▶ _WHAT IS REQUIRED_
Format the lines below as a numbered list, starting at the line containing "2. **ขึ้นกับ Task" and ending at the line containing "- ไม่มี priority inheritance". Leave out blank lines and any lines outside that range.

▶ _EXTRACTED MATERIAL_

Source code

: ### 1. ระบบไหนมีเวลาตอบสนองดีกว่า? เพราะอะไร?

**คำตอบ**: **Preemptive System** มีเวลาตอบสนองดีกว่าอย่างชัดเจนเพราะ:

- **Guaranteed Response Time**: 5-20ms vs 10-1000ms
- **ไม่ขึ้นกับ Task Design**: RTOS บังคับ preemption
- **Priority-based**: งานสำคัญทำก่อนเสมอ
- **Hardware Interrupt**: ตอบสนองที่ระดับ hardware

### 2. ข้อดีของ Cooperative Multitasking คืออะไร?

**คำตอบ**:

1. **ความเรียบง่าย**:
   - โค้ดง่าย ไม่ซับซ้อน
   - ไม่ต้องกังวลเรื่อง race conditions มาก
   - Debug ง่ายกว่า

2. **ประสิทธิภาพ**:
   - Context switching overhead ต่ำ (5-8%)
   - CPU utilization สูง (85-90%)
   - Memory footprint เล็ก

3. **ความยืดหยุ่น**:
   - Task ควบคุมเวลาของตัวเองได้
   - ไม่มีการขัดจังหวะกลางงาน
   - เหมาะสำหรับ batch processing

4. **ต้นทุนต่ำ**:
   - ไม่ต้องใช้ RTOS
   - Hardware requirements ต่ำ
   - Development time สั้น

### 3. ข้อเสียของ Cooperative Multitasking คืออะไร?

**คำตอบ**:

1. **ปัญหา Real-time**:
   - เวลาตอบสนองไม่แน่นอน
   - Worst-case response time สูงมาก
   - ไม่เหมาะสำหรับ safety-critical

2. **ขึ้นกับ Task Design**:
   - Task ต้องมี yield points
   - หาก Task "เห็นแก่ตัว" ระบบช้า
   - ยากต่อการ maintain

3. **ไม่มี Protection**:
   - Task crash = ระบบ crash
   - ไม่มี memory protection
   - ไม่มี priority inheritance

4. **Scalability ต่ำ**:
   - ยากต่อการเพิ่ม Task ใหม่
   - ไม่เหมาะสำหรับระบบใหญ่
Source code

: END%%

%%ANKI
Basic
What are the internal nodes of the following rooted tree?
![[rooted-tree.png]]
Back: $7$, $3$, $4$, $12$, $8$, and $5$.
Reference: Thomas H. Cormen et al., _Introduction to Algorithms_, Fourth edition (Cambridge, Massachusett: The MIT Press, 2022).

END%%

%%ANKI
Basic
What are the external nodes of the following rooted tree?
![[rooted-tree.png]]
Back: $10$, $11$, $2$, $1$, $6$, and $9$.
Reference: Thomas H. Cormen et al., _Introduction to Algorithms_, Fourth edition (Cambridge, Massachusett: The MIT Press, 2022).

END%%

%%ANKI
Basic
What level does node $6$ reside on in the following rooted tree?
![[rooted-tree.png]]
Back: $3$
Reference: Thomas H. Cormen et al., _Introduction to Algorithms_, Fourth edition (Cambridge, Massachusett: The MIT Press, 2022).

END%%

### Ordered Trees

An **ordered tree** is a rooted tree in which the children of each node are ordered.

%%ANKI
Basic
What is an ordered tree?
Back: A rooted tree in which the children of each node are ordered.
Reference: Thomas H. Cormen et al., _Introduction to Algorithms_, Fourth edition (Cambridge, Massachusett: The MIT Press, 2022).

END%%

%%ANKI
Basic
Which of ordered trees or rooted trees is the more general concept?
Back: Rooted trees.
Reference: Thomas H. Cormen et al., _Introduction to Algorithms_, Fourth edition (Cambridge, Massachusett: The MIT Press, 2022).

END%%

▶ _TASK RESPONSE_
1. 2. **ขึ้นกับ Task Design**:
2.    - Task ต้องมี yield points
3.    - หาก Task "เห็นแก่ตัว" ระบบช้า
4.    - ยากต่อการ maintain
5. 3. **ไม่มี Protection**:
6.    - Task crash = ระบบ crash
7.    - ไม่มี memory protection
8.    - ไม่มี priority inheritance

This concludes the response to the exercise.